ANNOUNCEMENT: GNU-D opens up shop

kris foo at bar.com
Fri Apr 28 16:10:18 PDT 2006


Gabe McArthur wrote:
>>ach ... I thought perhaps you were serious about helping for a moment.
>>
>>Have a trout ... courtesy of dsource.org :)
> 
> 
> Realize this: dsource is a collection of disparate tools and vague/nebulous
> repositories.  I'm talking about conformity and organization.  Standardized
> libraries.  

If you actually take a look around, you'd find that such things have 
been under way for quite a long time.


A compiler that works in conjunction with other tools.  A debugger
> (GDB).  Everything can be organized as one cohesive whole.  This is so that as
> the libraries grow and the compiler becomes better, the threshold for people
> everywhere to work with D becomes lower.  Further, it will work off a standard
> development model, where the community can move and contribute much more quickly
> than any one person.  Walter is a great guy with a fantastic vision, but he's
> just one man, and his output can't really compete with a group of organized
> volunteers.


Yes, we've been trying to get full debug support (from the compiler) 
for, er, a couple of years or more. GDB currently works alongside GDC, 
with symbol demangling and so on. Sure, it could be better.

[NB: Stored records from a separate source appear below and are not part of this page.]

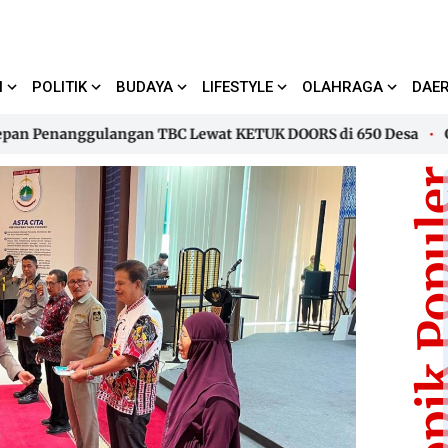
I
POLITIK
BUDAYA
LIFESTYLE
OLAHRAGA
DAE
Penanggulangan TBC Lewat KETUK DOORS di 650 Desa
Gubern
Penanggulangan TBC Lewat KETUK DOORS di 650 Desa
Gubern
Topik Pop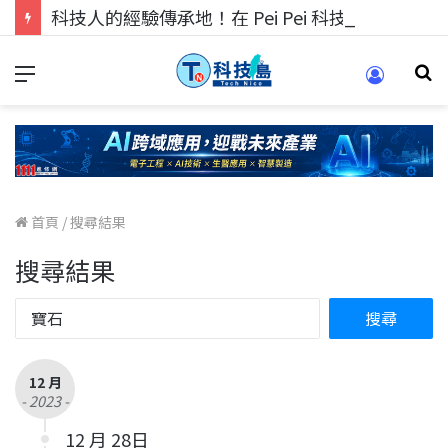
科技人的經驗傳承地！在 Pei Pei 科技專區，與學弟妹交流最硬核的技術
首頁
/
搜尋結果
搜尋結果
12 月
- 2023 -
12 月 28日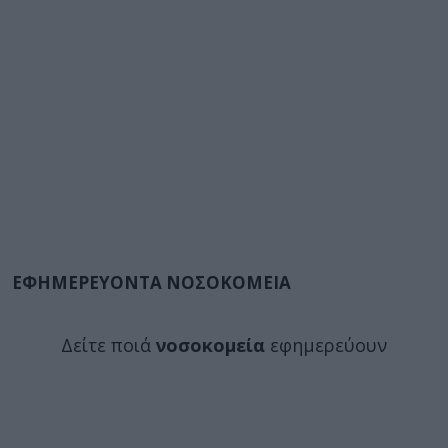
ΕΦΗΜΕΡΕΥΟΝΤΑ ΝΟΣΟΚΟΜΕΙΑ
Δείτε ποιά
νοσοκομεία
εφημερεύουν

However, you clearly imply there is no such "organized group of 
volunteers". This shows a certain ignorance in the matter.


> As to the corporate angle, that's why the libraries should be liscensed under
> the LGPL, as that permit commercial code to link to the libraries without
> necessarily forcing them to disperse their own code.  Take a look at Mono for
> crying out loud.  Their runtime and compiler are both GPL.  And that's not even
> necessarily to say that all libraries MUST be LGPL.  The community can decide as
> to whether we can let other compatable liscenses into the mix (perhaps the MIT
> or BSD liscenses).


:-D

As I understand it, all the code on dsource.org is completely "OPEN". No 
viral licenses. That's what the D community, thus far, has chosen to do 
... we feel that's better for "the corporate angle" you mention

[snip]


BTW: firing up some rabid GPL/LGPL site to compete with dsource.org 
seems like an attempt to /split/ the community, rather than coalesce it. 
Perhaps you'd care to support dsource instead?